В такой ситуации каждый социально ответственный преподаватель и исследователь вынужден искать компромисс между «эффективными компетенциями», настроенными на рыночную прибыль, социальными последствиями перехода к новой парадигме образования и осознанием необходимости поддержания действительного качества образования. И вынужден он изобретать так называемые «инновационные» методы обучения, которые должны каким-то чудесным образом заменить запоминание, прилежание, самостоятельную рефлексию при изучении дисциплин игровыми или имитационными методами практических навыков. В этом смысле активные методы обучения создают «эффект Тома Сойера», который заставил своих приятелей посмотреть на скучное занятие покраски забора с иной точки зрения – как на привлекательное дело. При этом он заработал еще и массу вещей.

Но возникает вопрос: а что приобрел Том? Приобрел массу ценных, по его мнению, предметов. Но работать он не научился, покраска забора для него осталась по-прежнему непривлекательным занятием. Да и его приятели тоже привыкнут работать только, если кто-то предложит им увлекательное занятие. Активная игровая форма приучает к мысли, что всякое обучение должно стать развлечением, а не трудом. И в этом главная опасность использования активных и интерактивных методов обучения. Они, при всей их привлекательности, создают иллюзию, говоря словами Дж. Дьюи, «упрощения социальной жизни», сведения ее, «где возможно, до простейших форм» [11]. Образование и наука, продолжает Дьюи, это всего лишь инструменты для упорядочивания жизненного опыта. В связи с этим в образовании и предпочитаются инструментальные дисциплины в ущерб сущностным. «Инструментальные» дисциплины помогают студентам обучаться подходам к решению жизненных проблем, в то время как «сущностные» поощряют к «широкому мышлению», не имеющему практического применения. Именно в этом ключе и выстраивал Дьюи свою систему образования, получившую широкое распространение в США и Европе. В послереволюционный период истории России были попытки принять эту систему в качестве профориентационной модели образования в советском государстве. Но в конечном итоге осталась система, ориентированная на традиционно широкое и глубокое образование, в котором нашлось место поэзии, истории, искусству.

Суммируя вышесказанное, можно выделить три причины, по которым предлагаемая в прошлом и культивируемая в настоящем инновационная модель идет с большим трудом.

Они просты, но их последствия весьма существенны. Одна из них состоит в необходимости значительного финансирования инноваций, координации финансовых и материальных затрат, особенно в условиях сложной социально-экономической и социальной политической обстановки в России.

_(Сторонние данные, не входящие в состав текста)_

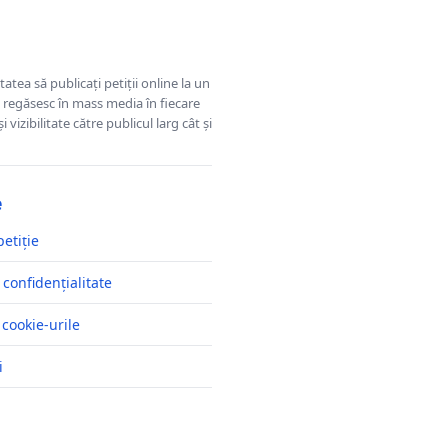
tatea să publicați petiții online la un
se regăsesc în mass media în fiecare
 vizibilitate către publicul larg cât și
e
petiție
 confidențialitate
 cookie-urile
i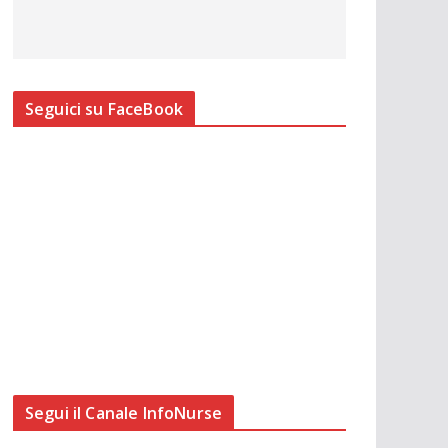
Seguici su FaceBook
Segui il Canale InfoNurse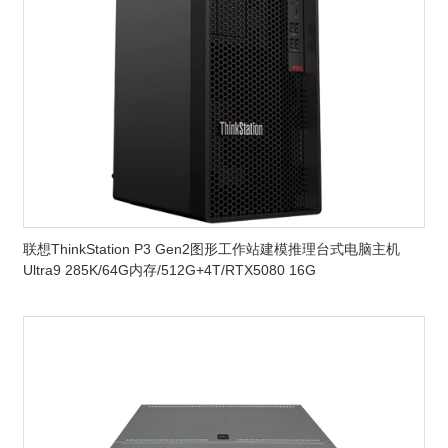
联想ThinkStation P3 Gen2图形工作站建模推理台式电脑主机
Ultra9 285K/64G内存/512G+4T/RTX5080 16G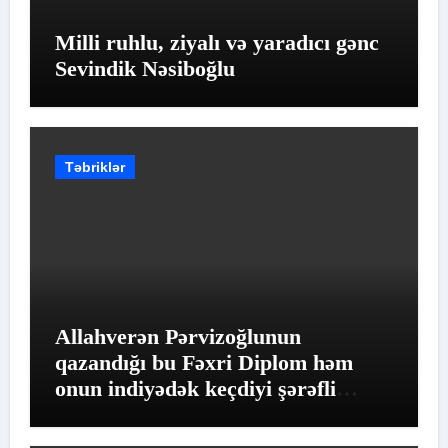
Milli ruhlu, ziyalı və yaradıcı gənc
Sevindik Nəsiboğlu
Təbriklər
Allahverən Pərvizoğlunun
qazandığı bu Fəxri Diplom həm
onun indiyədək keçdiyi şərəfli
yolun qiymətləndirilməsidir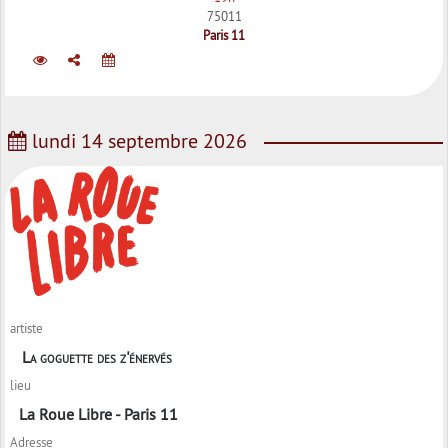
75011
Paris 11
lundi 14 septembre 2026
artiste
La goguette des z'énervés
lieu
La Roue Libre - Paris 11
Adresse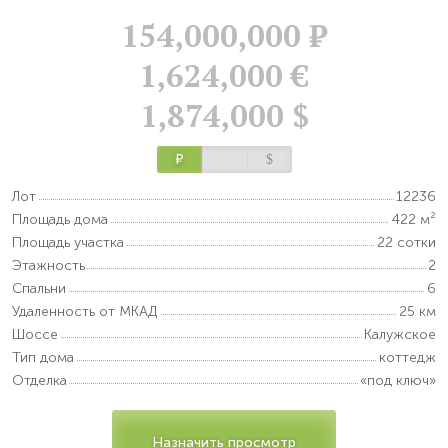
154,000,000
Р
1,624,000 €
1,874,000 $
Р
$
Лот
12236
Площадь дома
422 м²
Площадь участка
22 сотки
Этажность
2
Спальни
6
Удаленность от МКАД
25 км
Шоссе
Калужское
Тип дома
коттедж
Отделка
«под ключ»
Назначить просмотр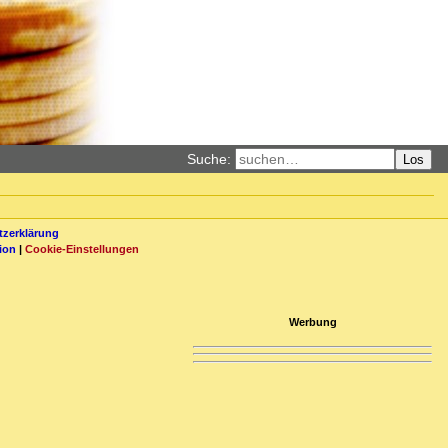
Suche:
Los
zerklärung
ion
|
Cookie-Einstellungen
Werbung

Вторая причина – массовая подготовка преподавателей-энтузиастов, готовых отдавать свое время и силы экспериментам в образовании, готовых полностью раствориться в этих процессах.

Третья причина заключается в подборе новых методов преподавания. Преподаватель как в школе, так и в вузе должен концентрироваться на интересах своих подопечных и каждую встречу улавливать «куда дует ветер», куда и как направить работу студентов, особенно в условиях жестких требований учебных программ повышать внимание к индивидуальной работе со студентами. Но концентрированность на индивидуальной работе только на данном предмете снижает внимание к другим задачам учебных программ и учебных планов, затмевает все другие пункты учебного плана, которые включают разносторонние навыки и знания. И, кроме того, нет пока таких учреждений, где могли бы подготовить преподавателей таким с огромным диапазоном навыков, которые требуют образовательные стандарты.

Таким образом, анализ только части общих проблем инновационных преобразований приводит нас к выводу о необходимости взвешенного подхода к происходящим переменам в системе российского образования. Тот же вывод касается и используемых технологий, многие из которых, при всех их достоинствах, не могут заменить преподавателя в лекционной и семинарской аудитории.